- Work instructions
(A) Copy the lease management pull request text word for word, everything from "The aim of this" down to "for the controller.".
(B) Which two new flags does the lease management pull request add to the machine manifolds?
(C) Pick up the lease management pull request text after its last line and keep writing.

- Provided text
■ ■ ■
Use lease management for singular controller workers #7984

Merged
merged 7 commits into from Oct 30, 2017

Conversation

Projects
None yet
4 participants
Member

axw commented Oct 29, 2017

Description of change

The aim of this PR is to get rid of Mongo mastership as a means of running singular controller workers, and while doing so, move several more state workers into the machine manifold (txnpruner, dblogpruner).

The "singular" lease manager is updated to manage leases for either the controller or model. The machine manifolds contain a singular worker that runs for all controller agents, and attempts to claim a lease on the controller. The txnpruner, dblogpruner, and externalcontrollerupdater manifolds/workers depend on that to start up.

We introduce two new flags to the machine manifolds: is-controller-flag, and is-responsible-controller-flag. The former is used to indicate that the agent is a controller, and the latter indicates that the agent has claimed responsibility for the controller.

QA steps

  1. juju bootstrap localhost
  2. juju enable-ha
    (wait for all)
■ ■ ■
- Source material
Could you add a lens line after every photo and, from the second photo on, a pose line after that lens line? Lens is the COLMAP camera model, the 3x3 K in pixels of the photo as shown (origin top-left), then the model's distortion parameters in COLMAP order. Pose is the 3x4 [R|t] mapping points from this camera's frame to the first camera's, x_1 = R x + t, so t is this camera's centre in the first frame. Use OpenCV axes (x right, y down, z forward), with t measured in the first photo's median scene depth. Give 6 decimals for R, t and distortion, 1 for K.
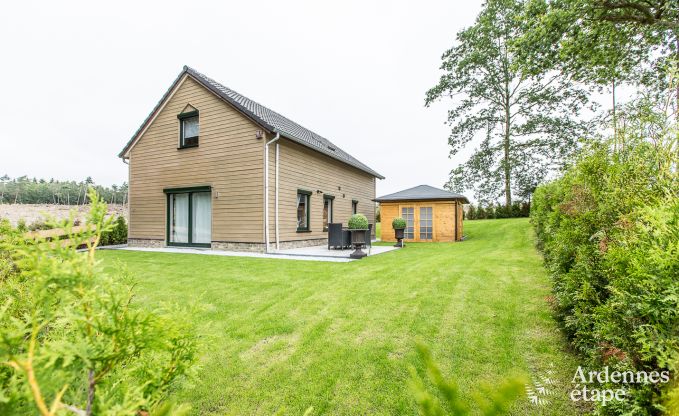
■ ■ ■
- Expected results
(A)
The aim of this PR is to get rid of Mongo mastership as a means of running singular controller workers, and while doing so, move several more state workers into the machine manifold (txnpruner, dblogpruner).

The "singular" lease manager is updated to manage leases for either the controller or model. The machine manifolds contain a singular worker that runs for all controller agents, and attempts to claim a lease on the controller. The txnpruner, dblogpruner, and externalcontrollerupdater manifolds/workers depend on that to start up.

We introduce two new flags to the machine manifolds: is-controller-flag, and is-responsible-controller-flag. The former is used to indicate that the agent is a controller, and the latter indicates that the agent has claimed responsibility for the controller.

(B) is-controller-flag and is-responsible-controller-flag

(C)
  3. juju deploy ubuntu
  4. check that only machine 0 in the controller model is running "external-controller-updater", "log-pruner", and "transaction-pruner" (use the juju-engine-report command)
  5. juju ssh -m controller 0 sudo service jujud-machine-0 stop
  6. wait for another agent to claim the controller lease, again checking only one agent runs the workers specified above

Documentation changes

None.

Bug reference

https://bugs.launchpad.net/juju/+bug/1726680

@axw axw changed the title from Jujud singular controller to Use lease management for singular controller workers Oct 29, 2017

api/singular/api.go
}
-// Claim attempts to claim responsibility for model administration for the
-// supplied duration. If the claim is denied, it will return
+// ClaimModel attempts to claim responsibility for administration of the entity

Looks good, love the deleted mongo code.
Might pay to get a second opinion just in case.

+ modelTag names.ModelTag
+}
+
+func (b *stateBackend) ModelTag() names.ModelTag {
@wallyworld

wallyworld Oct 30, 2017

Owner

// ModelTag tells the Facade what models it should consider requests for.

@axw

axw Oct 30, 2017

Member

// ModelTag is part of the Backend interface

apiserver/params/internal.go
- ModelTag string `json:"model-tag"`
- ControllerTag string `json:"controller-tag"`
- Duration time.Duration `json:"duration"`
+ Tag string `json:"tag"`
@wallyworld

wallyworld Oct 30, 2017

Owner

EntityTag perhaps?
Then we have qualified names for both EntityTag and ClaimantTag

cmd/jujud/agent/machine/manifolds.go
+
+ // SingularFlagDuration defines for how long this agent will ask
+ // for controller administration rights.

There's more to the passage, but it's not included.